*** Opening of Source material ***

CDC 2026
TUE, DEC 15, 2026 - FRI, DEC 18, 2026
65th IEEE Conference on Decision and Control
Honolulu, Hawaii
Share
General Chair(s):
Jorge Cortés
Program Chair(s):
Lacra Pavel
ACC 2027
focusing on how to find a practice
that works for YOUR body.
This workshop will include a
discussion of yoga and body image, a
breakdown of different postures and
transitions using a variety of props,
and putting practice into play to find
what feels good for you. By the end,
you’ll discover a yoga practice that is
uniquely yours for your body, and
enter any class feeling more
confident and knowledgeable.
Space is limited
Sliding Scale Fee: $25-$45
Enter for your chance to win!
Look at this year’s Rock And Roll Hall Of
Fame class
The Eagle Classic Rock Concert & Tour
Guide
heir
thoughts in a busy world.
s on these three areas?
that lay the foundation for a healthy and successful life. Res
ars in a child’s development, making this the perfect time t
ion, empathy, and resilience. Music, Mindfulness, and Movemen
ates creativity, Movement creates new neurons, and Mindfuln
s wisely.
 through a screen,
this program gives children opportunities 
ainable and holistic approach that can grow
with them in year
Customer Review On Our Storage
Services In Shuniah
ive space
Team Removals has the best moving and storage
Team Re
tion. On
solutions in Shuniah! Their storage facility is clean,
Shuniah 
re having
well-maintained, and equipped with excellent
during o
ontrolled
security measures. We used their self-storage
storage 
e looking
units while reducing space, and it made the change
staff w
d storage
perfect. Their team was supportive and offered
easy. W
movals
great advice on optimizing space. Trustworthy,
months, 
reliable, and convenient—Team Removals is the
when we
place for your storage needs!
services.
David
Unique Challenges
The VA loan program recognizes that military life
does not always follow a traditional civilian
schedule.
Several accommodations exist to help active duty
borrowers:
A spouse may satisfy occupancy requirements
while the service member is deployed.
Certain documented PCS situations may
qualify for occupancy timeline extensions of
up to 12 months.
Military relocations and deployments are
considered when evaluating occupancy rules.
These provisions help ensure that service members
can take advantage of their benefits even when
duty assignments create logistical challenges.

*** Close of Source material ***
*** Opening of Source material ***

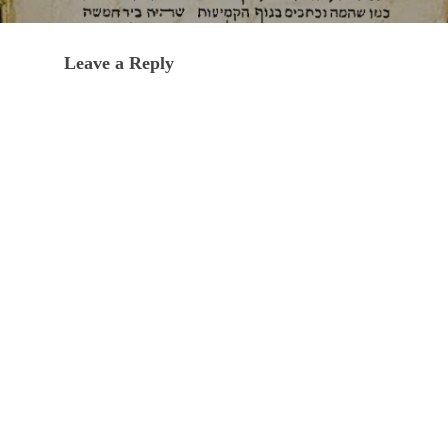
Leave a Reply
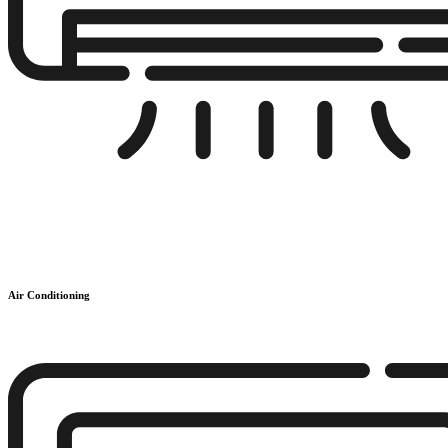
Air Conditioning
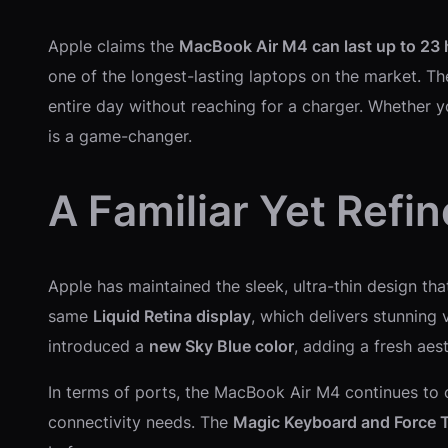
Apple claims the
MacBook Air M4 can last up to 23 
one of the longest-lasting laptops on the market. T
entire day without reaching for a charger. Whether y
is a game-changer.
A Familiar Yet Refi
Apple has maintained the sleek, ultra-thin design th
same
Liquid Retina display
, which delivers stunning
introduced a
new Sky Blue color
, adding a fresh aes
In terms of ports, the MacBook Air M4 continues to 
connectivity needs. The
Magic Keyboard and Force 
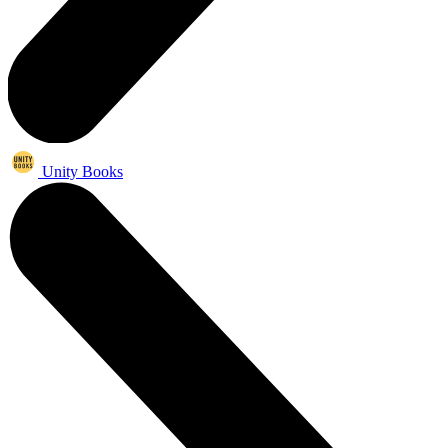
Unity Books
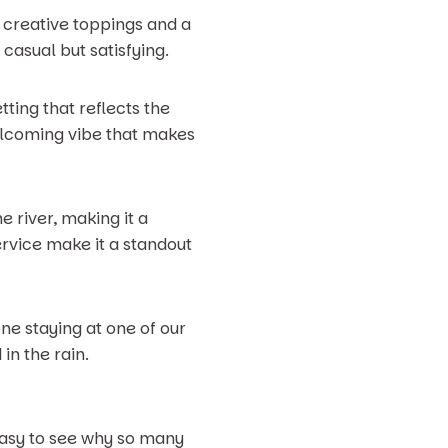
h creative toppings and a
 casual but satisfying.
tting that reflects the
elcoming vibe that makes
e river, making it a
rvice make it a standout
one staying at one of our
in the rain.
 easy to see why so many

*** Close of Source material ***
*** Opening of Source material ***

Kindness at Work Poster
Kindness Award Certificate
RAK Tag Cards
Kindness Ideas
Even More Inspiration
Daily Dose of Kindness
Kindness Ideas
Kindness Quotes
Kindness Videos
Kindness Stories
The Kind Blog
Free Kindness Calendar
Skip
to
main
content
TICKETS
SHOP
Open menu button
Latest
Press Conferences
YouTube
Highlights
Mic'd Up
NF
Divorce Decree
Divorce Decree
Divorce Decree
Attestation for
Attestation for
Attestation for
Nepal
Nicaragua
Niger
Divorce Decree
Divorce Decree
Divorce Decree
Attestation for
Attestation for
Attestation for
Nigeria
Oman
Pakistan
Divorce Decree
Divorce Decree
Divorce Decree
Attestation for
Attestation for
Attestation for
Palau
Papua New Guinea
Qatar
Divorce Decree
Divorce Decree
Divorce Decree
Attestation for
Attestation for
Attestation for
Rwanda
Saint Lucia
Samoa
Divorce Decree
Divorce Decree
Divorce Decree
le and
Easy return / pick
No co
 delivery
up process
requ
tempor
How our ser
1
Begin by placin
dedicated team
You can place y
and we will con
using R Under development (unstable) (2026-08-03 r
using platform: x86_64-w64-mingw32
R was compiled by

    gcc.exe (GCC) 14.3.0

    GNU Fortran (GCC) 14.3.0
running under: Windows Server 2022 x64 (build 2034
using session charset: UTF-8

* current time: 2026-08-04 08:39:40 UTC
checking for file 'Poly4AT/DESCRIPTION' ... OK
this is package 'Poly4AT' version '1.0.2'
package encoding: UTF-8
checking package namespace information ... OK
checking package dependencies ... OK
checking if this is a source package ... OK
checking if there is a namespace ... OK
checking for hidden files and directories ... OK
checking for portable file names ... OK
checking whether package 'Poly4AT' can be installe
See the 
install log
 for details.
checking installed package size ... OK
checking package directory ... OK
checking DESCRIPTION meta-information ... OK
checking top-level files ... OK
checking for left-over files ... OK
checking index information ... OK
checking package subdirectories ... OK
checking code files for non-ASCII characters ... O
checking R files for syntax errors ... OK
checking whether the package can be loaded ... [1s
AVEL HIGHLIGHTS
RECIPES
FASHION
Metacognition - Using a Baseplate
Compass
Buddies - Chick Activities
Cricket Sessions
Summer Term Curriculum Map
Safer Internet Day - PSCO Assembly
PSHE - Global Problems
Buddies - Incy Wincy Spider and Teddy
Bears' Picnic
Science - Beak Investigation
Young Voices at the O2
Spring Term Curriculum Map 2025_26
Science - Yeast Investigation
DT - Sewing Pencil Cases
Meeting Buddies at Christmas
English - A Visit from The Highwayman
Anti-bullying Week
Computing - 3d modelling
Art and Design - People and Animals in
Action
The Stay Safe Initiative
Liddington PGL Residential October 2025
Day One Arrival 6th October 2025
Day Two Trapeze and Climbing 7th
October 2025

*** Close of Source material ***

> _Exercise objective_
Look back at the data above, then output exactly the lines from the line holding "Apple claims the" up to and including the line holding "easy to see why so many". Leave out the pictures.

> _Task answer_
Apple claims the
MacBook Air M4 can last up to 23 
one of the longest-lasting laptops on the market. T
entire day without reaching for a charger. Whether y
is a game-changer.
A Familiar Yet Refi
Apple has maintained the sleek, ultra-thin design th
same
Liquid Retina display
, which delivers stunning
introduced a
new Sky Blue color
, adding a fresh aes
In terms of ports, the MacBook Air M4 continues to 
connectivity needs. The
Magic Keyboard and Force 
Unity Books
h creative toppings and a
 casual but satisfying.
tting that reflects the
elcoming vibe that makes
e river, making it a
rvice make it a standout
one staying at one of our
in the rain.
 easy to see why so many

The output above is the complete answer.